Makineyi tamamen doldurunca veya tek parça kıyafeti makineye attığınızda ne kadar deterjan koyacağınızı bilemiyor olabilirsiniz. İşte tam bu noktada i-Dos Deterjan Tarama teknolojisi devreye giriyor. Siemens Home Connect üzerinden şişelerin barkodunu okutup su sertliği ve deterjan yoğunluğunu makineye iletiyor, i-Dos ise her yıkamada doğru miktarı otomatik olarak ayarlıyor. Üstelik Siemens Home Connect uygulaması, deterjan seviyesini takip ederek deterjanınız tükenmeden önce size haber veriyor. Tek yapmanız gereken uygulamayı telefonunuza yüklemek ve çamaşır makinenizi uygulamaya bağlamak. 

stainRemoval teknolojisi: Zorlu lekelerle inatlaşmayı unutun 

Çay, yağ, makyaj, çikolata lekeleri… Gün içinde fark etmeden üzerinize bulaşan lekeler artık kâbus olmaktan çıkıyor. Siemens iQ500 çamaşır makinesi ile stainRemoval teknolojisi devreye giriyor.

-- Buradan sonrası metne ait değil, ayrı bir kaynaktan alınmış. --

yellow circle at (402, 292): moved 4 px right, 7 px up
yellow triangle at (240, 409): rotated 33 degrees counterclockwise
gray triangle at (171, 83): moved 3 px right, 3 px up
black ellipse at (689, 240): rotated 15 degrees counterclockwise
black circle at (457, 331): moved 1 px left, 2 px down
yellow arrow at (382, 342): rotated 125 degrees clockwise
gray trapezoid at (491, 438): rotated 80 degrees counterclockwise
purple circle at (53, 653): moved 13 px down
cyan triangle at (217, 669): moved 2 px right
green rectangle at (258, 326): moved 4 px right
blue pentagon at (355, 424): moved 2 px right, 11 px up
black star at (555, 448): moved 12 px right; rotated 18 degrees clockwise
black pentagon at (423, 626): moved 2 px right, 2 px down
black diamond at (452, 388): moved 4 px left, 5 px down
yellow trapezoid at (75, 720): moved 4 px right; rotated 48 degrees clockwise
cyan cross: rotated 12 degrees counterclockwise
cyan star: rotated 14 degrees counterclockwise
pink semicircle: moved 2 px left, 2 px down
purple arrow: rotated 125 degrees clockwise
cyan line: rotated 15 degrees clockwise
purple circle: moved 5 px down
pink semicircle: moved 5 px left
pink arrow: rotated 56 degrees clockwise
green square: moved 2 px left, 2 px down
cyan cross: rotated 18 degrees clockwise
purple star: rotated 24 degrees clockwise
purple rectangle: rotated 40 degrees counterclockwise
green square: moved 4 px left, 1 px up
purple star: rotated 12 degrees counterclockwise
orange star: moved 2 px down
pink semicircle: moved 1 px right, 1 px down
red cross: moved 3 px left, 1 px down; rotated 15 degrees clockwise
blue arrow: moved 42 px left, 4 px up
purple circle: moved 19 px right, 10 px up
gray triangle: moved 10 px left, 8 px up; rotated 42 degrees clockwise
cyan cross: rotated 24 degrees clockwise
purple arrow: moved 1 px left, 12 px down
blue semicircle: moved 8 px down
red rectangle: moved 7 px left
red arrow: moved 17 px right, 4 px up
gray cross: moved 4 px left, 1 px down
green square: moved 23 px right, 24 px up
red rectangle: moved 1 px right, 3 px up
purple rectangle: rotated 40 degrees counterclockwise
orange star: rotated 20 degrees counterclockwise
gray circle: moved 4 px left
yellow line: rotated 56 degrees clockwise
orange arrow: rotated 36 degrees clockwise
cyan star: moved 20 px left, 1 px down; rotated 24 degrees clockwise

Tek bir dokunuşla çay, yağ, kozmetik veya günlük hayatta karşılaştığınız diğer zor lekeler için özel programları aktif edebilirsiniz. 

Siemens Home Connect uygulaması sayesinde daha fazla leke türünü ve bunlar için geliştirilmiş özel programları keşfetmek de mümkün. Yani sadece “lekeyi çıkar” demekle kalmıyor, sizin için en doğru yıkama programını da otomatik olarak öneriyor. Böylece hem lekelerle uğraşmak zorunda kalmıyor hem de giysilerinizin ömrünü koruyorsunuz. 

Artık çocuğunuza yemek yedirirken dökülen yemek lekeleri, kahve kazaları ya da mutfakta sıçrayan yağ lekeleri sizi endişelendirmiyor. stainRemoval, günlük hayatın getirdiği küçük sürprizlere karşı en güvenilir yardımcınız oluyor. 

Siemens iQ500 çamaşır ve kurutma makineleri, artık sadece kıyafetlerinizi temizleyen makineler değil; size zaman, konfor ve güven veren akıllı iş ortaklarınızdır. Ütüye harcadığınız vakti kendinize ayırın, lekelerle uğraşmayı unutun ve teknolojinin yaşam alanınıza uyumunun keyfini yaşayın.

*Bu yazı Siemens’in katkılarıyla hazırlanmıştır.